'''

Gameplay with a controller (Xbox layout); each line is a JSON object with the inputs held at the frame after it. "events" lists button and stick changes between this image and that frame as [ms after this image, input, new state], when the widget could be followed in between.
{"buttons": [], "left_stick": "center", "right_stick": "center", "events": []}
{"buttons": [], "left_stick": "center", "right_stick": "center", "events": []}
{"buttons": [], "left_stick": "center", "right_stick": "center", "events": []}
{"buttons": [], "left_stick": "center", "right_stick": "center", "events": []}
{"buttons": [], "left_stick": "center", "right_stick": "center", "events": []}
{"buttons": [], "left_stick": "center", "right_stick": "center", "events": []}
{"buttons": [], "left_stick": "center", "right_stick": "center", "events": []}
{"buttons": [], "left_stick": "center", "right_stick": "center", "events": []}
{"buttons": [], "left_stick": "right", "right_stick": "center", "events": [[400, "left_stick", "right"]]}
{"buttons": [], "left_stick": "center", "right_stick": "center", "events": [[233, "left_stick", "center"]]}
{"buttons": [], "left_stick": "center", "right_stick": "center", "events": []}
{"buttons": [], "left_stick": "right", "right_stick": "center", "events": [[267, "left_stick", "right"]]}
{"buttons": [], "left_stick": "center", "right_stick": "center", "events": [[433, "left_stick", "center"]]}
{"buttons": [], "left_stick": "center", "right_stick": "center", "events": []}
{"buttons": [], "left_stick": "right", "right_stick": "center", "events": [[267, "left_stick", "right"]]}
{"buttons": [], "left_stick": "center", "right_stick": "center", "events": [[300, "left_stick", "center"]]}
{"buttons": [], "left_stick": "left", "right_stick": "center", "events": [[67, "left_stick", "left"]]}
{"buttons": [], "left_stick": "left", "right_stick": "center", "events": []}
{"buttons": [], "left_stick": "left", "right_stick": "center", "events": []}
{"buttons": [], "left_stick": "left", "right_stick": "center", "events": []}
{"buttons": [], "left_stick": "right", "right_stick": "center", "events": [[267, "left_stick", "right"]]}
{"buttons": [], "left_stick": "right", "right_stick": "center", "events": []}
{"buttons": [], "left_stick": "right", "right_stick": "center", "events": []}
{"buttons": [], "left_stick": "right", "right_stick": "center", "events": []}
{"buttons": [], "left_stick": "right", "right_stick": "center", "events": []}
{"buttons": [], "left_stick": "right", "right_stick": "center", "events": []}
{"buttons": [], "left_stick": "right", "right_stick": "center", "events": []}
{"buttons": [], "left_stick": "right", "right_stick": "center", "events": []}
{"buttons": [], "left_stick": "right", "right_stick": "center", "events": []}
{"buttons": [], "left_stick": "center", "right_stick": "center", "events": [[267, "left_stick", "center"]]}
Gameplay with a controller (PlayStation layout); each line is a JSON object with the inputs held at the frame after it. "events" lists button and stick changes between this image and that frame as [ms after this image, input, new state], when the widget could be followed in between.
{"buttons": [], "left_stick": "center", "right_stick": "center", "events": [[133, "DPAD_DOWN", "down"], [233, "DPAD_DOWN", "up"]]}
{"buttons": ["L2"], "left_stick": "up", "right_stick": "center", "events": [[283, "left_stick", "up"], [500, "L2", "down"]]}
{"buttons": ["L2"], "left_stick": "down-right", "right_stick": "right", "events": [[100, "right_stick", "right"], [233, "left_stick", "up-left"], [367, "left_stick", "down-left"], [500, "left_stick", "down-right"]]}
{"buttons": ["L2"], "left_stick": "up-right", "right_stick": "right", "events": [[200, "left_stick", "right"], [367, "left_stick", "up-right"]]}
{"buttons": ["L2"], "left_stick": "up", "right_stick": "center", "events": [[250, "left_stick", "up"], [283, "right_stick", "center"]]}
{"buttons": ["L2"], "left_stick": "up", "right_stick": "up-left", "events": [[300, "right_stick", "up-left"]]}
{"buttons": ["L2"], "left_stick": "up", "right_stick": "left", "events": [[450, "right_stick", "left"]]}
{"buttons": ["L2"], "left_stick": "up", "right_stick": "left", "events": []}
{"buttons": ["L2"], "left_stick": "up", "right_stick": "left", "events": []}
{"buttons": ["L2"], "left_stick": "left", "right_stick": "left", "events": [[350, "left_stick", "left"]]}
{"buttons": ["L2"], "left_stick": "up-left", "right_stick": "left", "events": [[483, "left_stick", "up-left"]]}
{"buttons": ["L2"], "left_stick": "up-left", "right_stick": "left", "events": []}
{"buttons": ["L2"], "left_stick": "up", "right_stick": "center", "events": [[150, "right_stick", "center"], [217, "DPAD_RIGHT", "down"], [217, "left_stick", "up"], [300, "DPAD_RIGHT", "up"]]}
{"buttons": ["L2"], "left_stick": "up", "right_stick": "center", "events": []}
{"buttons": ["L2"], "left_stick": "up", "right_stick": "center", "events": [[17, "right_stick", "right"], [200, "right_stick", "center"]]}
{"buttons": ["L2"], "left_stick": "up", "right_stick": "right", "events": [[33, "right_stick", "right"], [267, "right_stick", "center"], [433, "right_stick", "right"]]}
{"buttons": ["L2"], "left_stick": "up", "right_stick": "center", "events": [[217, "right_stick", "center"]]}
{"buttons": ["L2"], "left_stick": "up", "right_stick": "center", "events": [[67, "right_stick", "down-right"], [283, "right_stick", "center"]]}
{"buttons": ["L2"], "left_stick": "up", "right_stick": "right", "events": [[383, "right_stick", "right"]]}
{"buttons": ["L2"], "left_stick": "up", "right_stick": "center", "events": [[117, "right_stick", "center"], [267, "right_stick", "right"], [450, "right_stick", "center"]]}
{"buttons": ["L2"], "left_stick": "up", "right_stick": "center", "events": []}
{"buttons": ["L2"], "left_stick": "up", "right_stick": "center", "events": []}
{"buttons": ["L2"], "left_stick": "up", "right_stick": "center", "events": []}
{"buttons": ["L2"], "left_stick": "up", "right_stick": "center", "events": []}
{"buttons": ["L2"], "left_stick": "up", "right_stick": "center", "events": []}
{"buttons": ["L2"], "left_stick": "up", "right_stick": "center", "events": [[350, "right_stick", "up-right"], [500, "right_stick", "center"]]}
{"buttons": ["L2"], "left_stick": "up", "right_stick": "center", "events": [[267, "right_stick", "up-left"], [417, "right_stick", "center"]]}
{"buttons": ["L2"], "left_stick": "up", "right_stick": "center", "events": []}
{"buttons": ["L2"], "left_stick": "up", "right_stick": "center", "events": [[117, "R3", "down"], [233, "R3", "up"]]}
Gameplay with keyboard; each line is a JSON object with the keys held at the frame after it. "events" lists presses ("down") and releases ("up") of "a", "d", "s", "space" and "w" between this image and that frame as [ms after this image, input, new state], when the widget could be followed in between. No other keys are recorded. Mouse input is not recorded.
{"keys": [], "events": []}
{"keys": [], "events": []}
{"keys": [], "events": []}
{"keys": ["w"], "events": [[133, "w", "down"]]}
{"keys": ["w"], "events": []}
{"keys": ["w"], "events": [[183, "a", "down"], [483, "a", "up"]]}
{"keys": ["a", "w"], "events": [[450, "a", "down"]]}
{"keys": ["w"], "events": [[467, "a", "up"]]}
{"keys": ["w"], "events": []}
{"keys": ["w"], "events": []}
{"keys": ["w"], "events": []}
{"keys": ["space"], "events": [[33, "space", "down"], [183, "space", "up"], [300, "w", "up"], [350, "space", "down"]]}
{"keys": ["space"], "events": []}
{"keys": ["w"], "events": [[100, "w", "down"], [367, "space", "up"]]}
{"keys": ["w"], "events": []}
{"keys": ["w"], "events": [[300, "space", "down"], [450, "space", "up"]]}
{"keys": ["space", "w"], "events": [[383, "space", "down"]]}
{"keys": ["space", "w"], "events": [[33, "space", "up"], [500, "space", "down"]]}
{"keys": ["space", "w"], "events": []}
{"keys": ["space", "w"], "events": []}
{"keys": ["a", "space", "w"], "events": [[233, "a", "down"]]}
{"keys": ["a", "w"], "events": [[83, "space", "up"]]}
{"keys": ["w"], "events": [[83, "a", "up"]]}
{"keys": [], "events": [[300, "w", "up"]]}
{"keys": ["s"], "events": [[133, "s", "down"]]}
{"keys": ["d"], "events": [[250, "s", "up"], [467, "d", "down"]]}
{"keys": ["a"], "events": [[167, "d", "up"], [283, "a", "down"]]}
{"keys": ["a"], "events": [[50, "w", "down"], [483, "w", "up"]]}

'''

▶ _Task description_: Lines containing the string "controller" are the ones to copy from the entries above.

▶ _Answer below_:
Gameplay with a controller (Xbox layout); each line is a JSON object with the inputs held at the frame after it. "events" lists button and stick changes between this image and that frame as [ms after this image, input, new state], when the widget could be followed in between.
Gameplay with a controller (PlayStation layout); each line is a JSON object with the inputs held at the frame after it. "events" lists button and stick changes between this image and that frame as [ms after this image, input, new state], when the widget could be followed in between.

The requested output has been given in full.